Spark/NLP 2-4-1 Edition (former Spark Summit Edition)


Hi All, I am writing this/ inviting on behalf of the Spark Meetup AND the NLP Meetup (Sebastian)!!!

Spark Summit is in town !!!

And we have been able to secure one of the top speakers from the event to deliver a talk at the meetup, but ... wait ... there is more!!!

Sebastian wanted to run an NLP meetup on the same day and we decided to join forces and create some synergy, between the NLP group and the Spark group!!!

Means this is Spark/NLP meetup two-for-one edition (two meetups for the price of one) and we have a second speaker to talk about an NLP topic.

We are very excited about this. I will raise the max attendance to 100. Spread the work.

And see you on the 26th.

Regards ... Sebastian & Roland


Akmal Chaudhri, PhD from GridGain.

His talk, "Apache Spark and Apache Ignite: Where Fast Data Meets the IoT," will show attendees how to build a Fast Data solution that will receive endless streams from the IoT side and will be capable of processing the streams in real-time using Apache Ignite's cluster resources.

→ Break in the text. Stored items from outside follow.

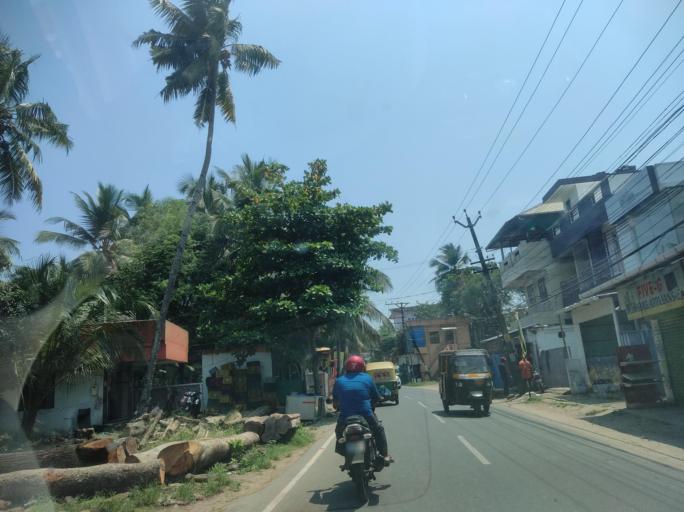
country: IN
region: Kerala
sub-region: Ernakulam
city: Cochin
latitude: 9.8893
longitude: 76.2855
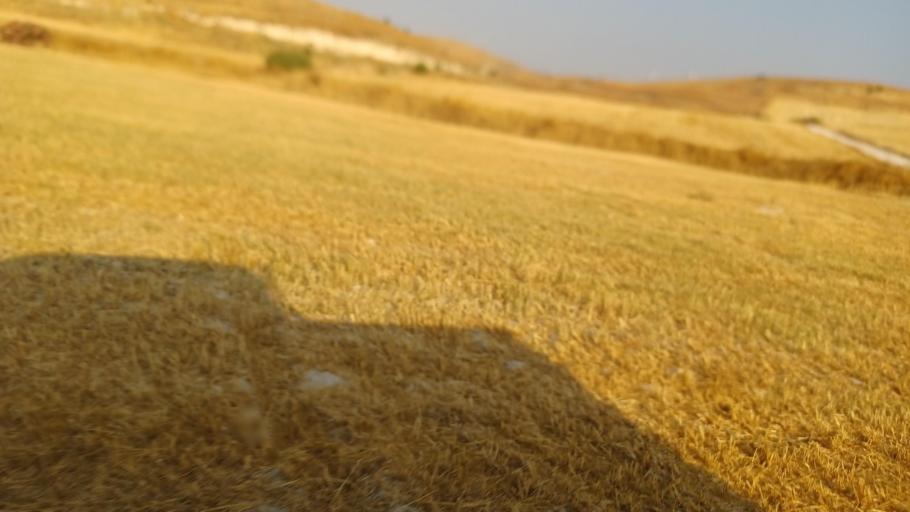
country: CY
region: Larnaka
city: Psevdas
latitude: 34.9170
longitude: 33.5048
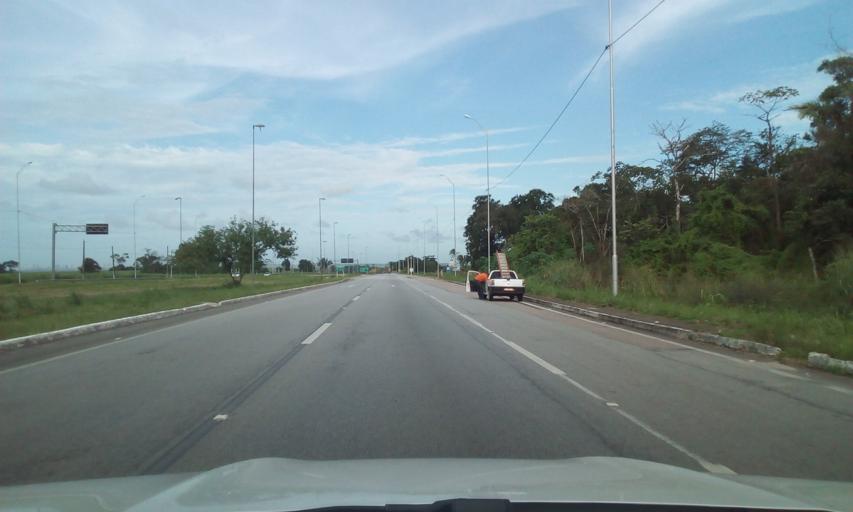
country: BR
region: Paraiba
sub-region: Santa Rita
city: Santa Rita
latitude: -7.0809
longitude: -34.9846
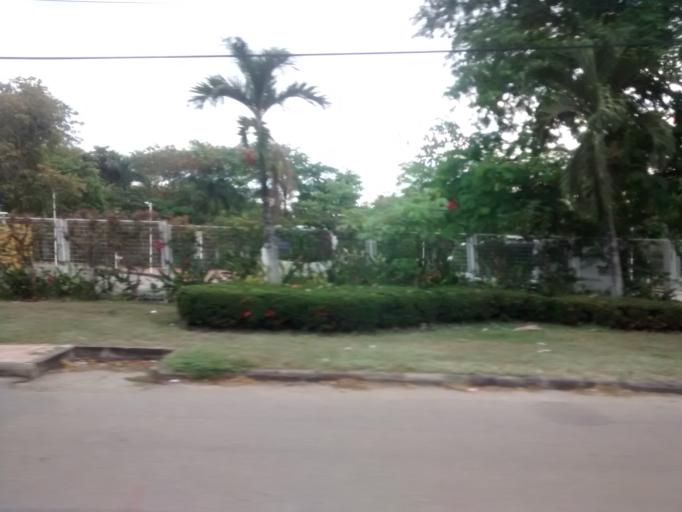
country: CO
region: Tolima
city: Melgar
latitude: 4.2256
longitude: -74.6985
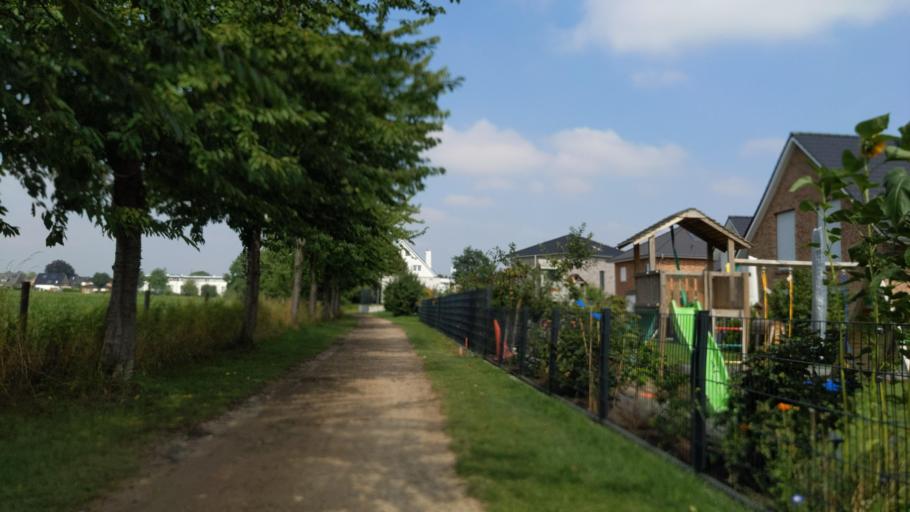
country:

In particular, attendees will learn about data streaming to an Apache Ignite cluster from embedded devices and real-time data processing with Apache Spark

Abstract: It is not enough to build a mesh of sensors or embedded devices to obtain more insights about the surrounding environment and optimize your production systems. Usually, your IoT solution needs to be capable of transferring enormous amounts of data to storage or the cloud where the data have to be processed further. Quite often, the processing of the endless streams of data has to be done in real-time so that you can react on the IoT subsystem's state accordingly.


Yufang Hou, IBM

The title of her talk is Information Status: Tasks, Datasets and Models

Abstract: Information status (IS henceforth) describes the degree to which a discourse entity is available to the hearer regarding the speaker’s assumption aboutthe hearer’s knowledge and beliefs. In this talk, I will first give a brief overview of research work on IS, including NLP tasks and datasets. Then I will focus on one subtask (i.e., fine-grained IS classification) and talk about two models which we developed recently for this task.